++++ Available records

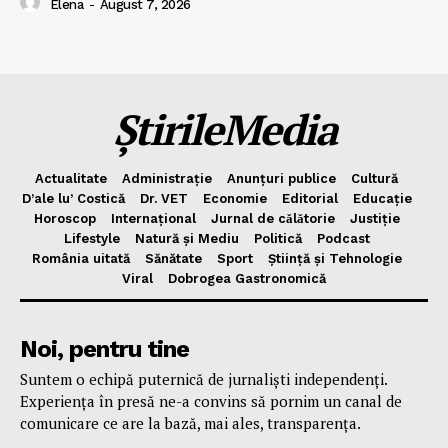
Elena
-
August 7, 2026
ȘtirileMedia
Actualitate
Administrație
Anunțuri publice
Cultură
D’ale lu’ Costică
Dr. VET
Economie
Editorial
Educație
Horoscop
Internațional
Jurnal de cǎlǎtorie
Justiție
Lifestyle
Natură și Mediu
Politică
Podcast
România uitată
Sănătate
Sport
Știință și Tehnologie
Viral
Dobrogea Gastronomică
Noi, pentru tine
Suntem o echipă puternică de jurnaliști independenți.
Experiența în presă ne-a convins să pornim un canal de
comunicare ce are la bază, mai ales, transparența.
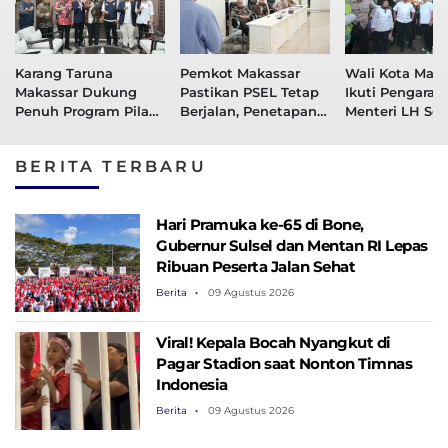
Karang Taruna
Pemkot Makassar
Wali Kota Maka
Makassar Dukung
Pastikan PSEL Tetap
Ikuti Pengarah
Penuh Program Pilah
Berjalan, Penetapan
Menteri LH Soa
Sampah, Appi
Lokasi Masih Dibahas
Pengelolaan 
Perkuat Peran
Modern Berbas
BERITA TERBARU
sebagai Pilar Sosial
PSEL dan RDF
Hari Pramuka ke-65 di Bone,
Gubernur Sulsel dan Mentan RI Lepas
Ribuan Peserta Jalan Sehat
Berita
09 Agustus 2026
Viral! Kepala Bocah Nyangkut di
Pagar Stadion saat Nonton Timnas
Indonesia
Berita
09 Agustus 2026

++++++++

## Exercise instructions
When a line in the records holds the string "Viral", copy that line.

## Finished task
Viral
Viral! Kepala Bocah Nyangkut di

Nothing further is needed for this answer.